Tribunal Constitucional relembra pressupostos de criação de associações públicas
Em 13.07.2021, o Tribunal Constitucional, por acórdão n.º 522/2021, declarou, com força obrigatória geral, a inconstitucionalidade das normas contidas na Lei n.º 73/2019, de 2 de setembro, que procedeu à reinstitucionalização da Casa do Douro enquanto associação pública de inscrição obrigatória, aprovando os respetivos Estatutos.
Na prática, uma das atribuições da sobredita associação seria a representação dos viticultores, junto de entidades públicas e privadas, colocando-se a questão de saber se o Estado goza de um poder discricionário de criar associações públicas, de inscrição e quotização obrigatória, prescindindo da liberdade individual de associação.
Exemplo típico de situações em que se discutiu a obrigatoriedade de inscrição, são as Ordens Profissionais, já objeto de arrestos do Tribunal Constitucional, na medida em que a criação das sobreditas associações constitui um ato de autoridade, cuja finalidade será sempre a satisfação de interesses gerais, v.g. a regulação de uma determinada profissão, com as respetivas prerrogativas de direito público. Nestes casos, não está em causa, naturalmente, exercer funções próprias de associações sindicais.
O ponto é que a criação de tais entidades pressupõe a necessidade de tutela de um interesse público de especial relevo que o Estado não possa assegurar diretamente.
O Tribunal Constitucional assume que, no caso das associações públicas, a prossecução do interesse particular dos associados, apesar de não estar vedado, terá que comportar uma vertente meramente acessória ou até instrumental da finalidade pública prosseguida, v.g., conformar a produção e a comercialização dos vinhos produzidos na Região do Douro, as quais, em concreto, são exercidas pelo Instituto dos Vinhos do Douro e do Porto, I.P.
É interessante notar a forma como o Tribunal Constitucional recupera toda a doutrina da organização administrativa do Estado, que define associação pública como “uma pessoa coletiva de direito público, de natureza associativa, criada como tal por ato do poder público, que desempenha tarefas administrativas próprias, relacionadas com os interesses dos seus próprios membros” (vg.
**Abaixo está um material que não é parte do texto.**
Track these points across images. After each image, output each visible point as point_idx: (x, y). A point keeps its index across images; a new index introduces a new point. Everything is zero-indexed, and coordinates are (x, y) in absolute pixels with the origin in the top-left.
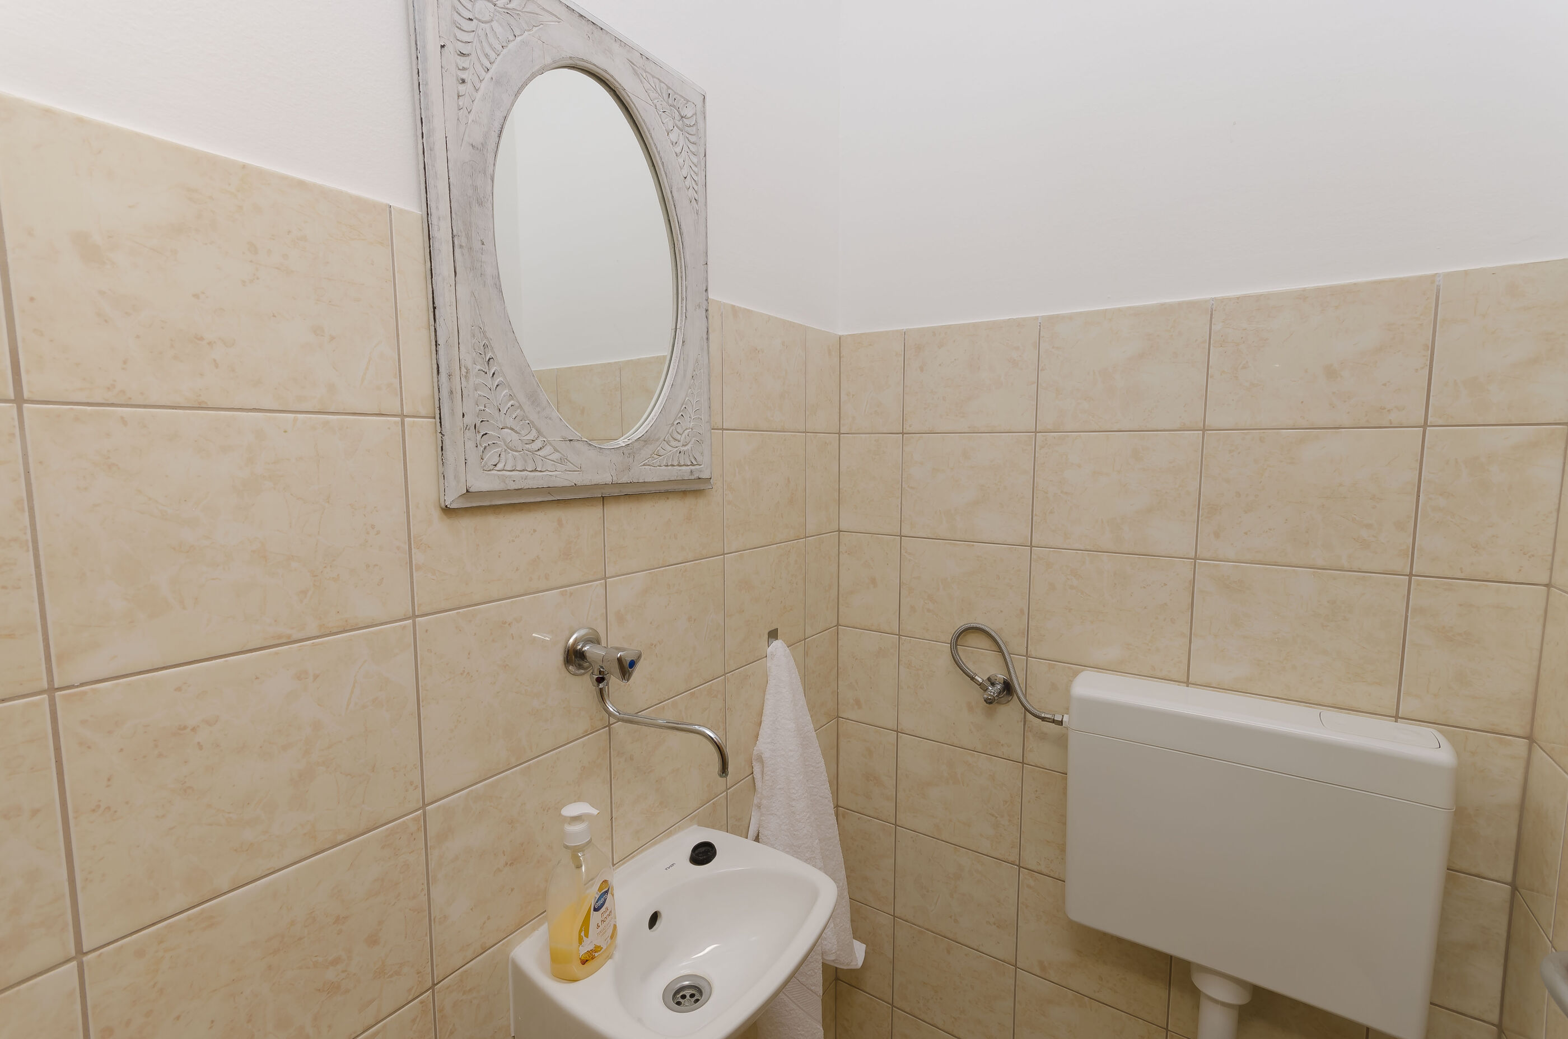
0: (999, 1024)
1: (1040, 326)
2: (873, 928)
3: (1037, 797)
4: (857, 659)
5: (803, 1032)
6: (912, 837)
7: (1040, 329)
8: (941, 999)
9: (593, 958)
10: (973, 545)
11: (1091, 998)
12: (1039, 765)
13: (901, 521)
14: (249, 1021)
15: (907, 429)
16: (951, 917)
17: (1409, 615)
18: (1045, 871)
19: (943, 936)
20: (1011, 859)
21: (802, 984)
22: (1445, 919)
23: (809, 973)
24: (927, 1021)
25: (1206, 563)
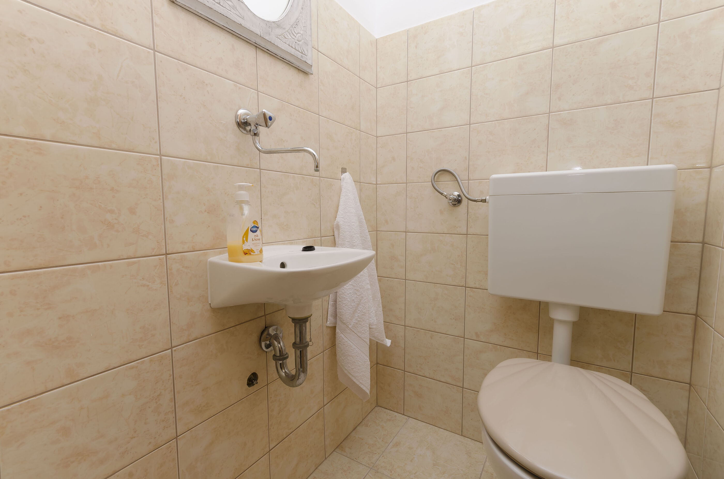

Professor Vital Moreira) ou “pessoas coletivas públicas, de tipo associativo, destinadas a assegurar autonomamente a prossecução de determinados interesses públicos” (v.g. Professor Freitas do Amaral).
Nesta ótica, considerando a mera representação genérica dos interesses de todos os viticultores da Região Demarcada do Douro, não há dúvidas que serão tais viticultores as pessoas mais indicadas para prosseguir os seus próprios interesses, designadamente, através da constituição de associações de direito privado.
Atendendo às atribuições que são acometidas à Casa do Douro, entendeu o Tribunal Constitucional que esta não preenche os requisitos para assumir a forma de associação pública de interessados, enquanto instrumento de descentralização administrativa, bem como estar em violação da liberdade de associação.
Conclui-se, assim, para qualquer entidade pública: sem que se prevejam quaisquer tarefas públicas, bem como a satisfação de necessidades públicas específicas, estará sempre vedada a criação de associações públicas, ao abrigo do disposto no n.º 4 do artigo 267.º da Constituição da República Portuguesa.